● About this task
Search the material below for the string "ControlledCharacter" and extract each line that has it.

● Data provided
......

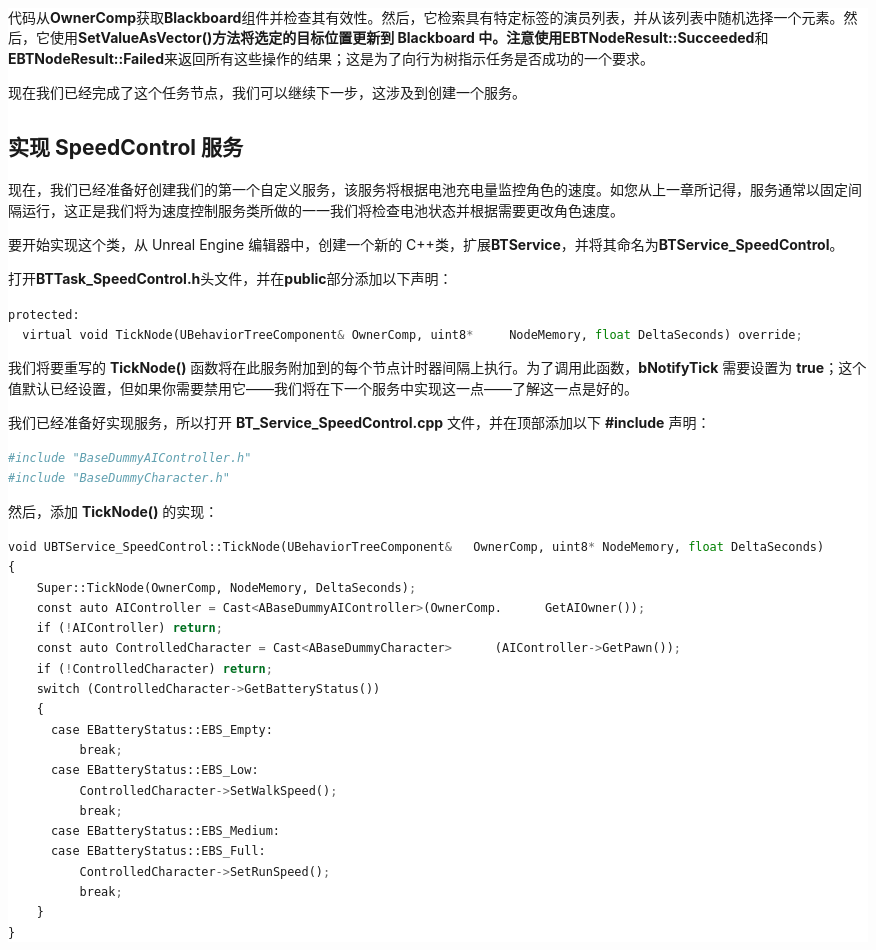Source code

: 代码从**OwnerComp**获取**Blackboard**组件并检查其有效性。然后，它检索具有特定标签的演员列表，并从该列表中随机选择一个元素。然后，它使用**SetValueAsVector()**方法将选定的目标位置更新到 Blackboard 中。注意使用**EBTNodeResult::Succeeded**和**EBTNodeResult::Failed**来返回所有这些操作的结果；这是为了向行为树指示任务是否成功的一个要求。

现在我们已经完成了这个任务节点，我们可以继续下一步，这涉及到创建一个服务。

## 实现 SpeedControl 服务

现在，我们已经准备好创建我们的第一个自定义服务，该服务将根据电池充电量监控角色的速度。如您从上一章所记得，服务通常以固定间隔运行，这正是我们将为速度控制服务类所做的一一我们将检查电池状态并根据需要更改角色速度。

要开始实现这个类，从 Unreal Engine 编辑器中，创建一个新的 C++类，扩展**BTService**，并将其命名为**BTService_SpeedControl**。

打开**BTTask_SpeedControl.h**头文件，并在**public**部分添加以下声明：

```py
protected:
  virtual void TickNode(UBehaviorTreeComponent& OwnerComp, uint8*     NodeMemory, float DeltaSeconds) override;
```

我们将要重写的 **TickNode()** 函数将在此服务附加到的每个节点计时器间隔上执行。为了调用此函数，**bNotifyTick** 需要设置为 **true**；这个值默认已经设置，但如果你需要禁用它——我们将在下一个服务中实现这一点——了解这一点是好的。

我们已经准备好实现服务，所以打开 **BT_Service_SpeedControl.cpp** 文件，并在顶部添加以下 **#include** 声明：

```py
#include "BaseDummyAIController.h"
#include "BaseDummyCharacter.h"
```

然后，添加 **TickNode()** 的实现：

```py
void UBTService_SpeedControl::TickNode(UBehaviorTreeComponent&   OwnerComp, uint8* NodeMemory, float DeltaSeconds)
{
    Super::TickNode(OwnerComp, NodeMemory, DeltaSeconds);
    const auto AIController = Cast<ABaseDummyAIController>(OwnerComp.      GetAIOwner());
    if (!AIController) return;
    const auto ControlledCharacter = Cast<ABaseDummyCharacter>      (AIController->GetPawn());
    if (!ControlledCharacter) return;
    switch (ControlledCharacter->GetBatteryStatus())
    {
      case EBatteryStatus::EBS_Empty:
          break;
      case EBatteryStatus::EBS_Low:
          ControlledCharacter->SetWalkSpeed();
          break;
      case EBatteryStatus::EBS_Medium:
      case EBatteryStatus::EBS_Full:
          ControlledCharacter->SetRunSpeed();
          break;
    }
}
```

......

● Written answer
    const auto ControlledCharacter = Cast<ABaseDummyCharacter>      (AIController->GetPawn());
    if (!ControlledCharacter) return;
    switch (ControlledCharacter->GetBatteryStatus())
          ControlledCharacter->SetWalkSpeed();
          ControlledCharacter->SetRunSpeed();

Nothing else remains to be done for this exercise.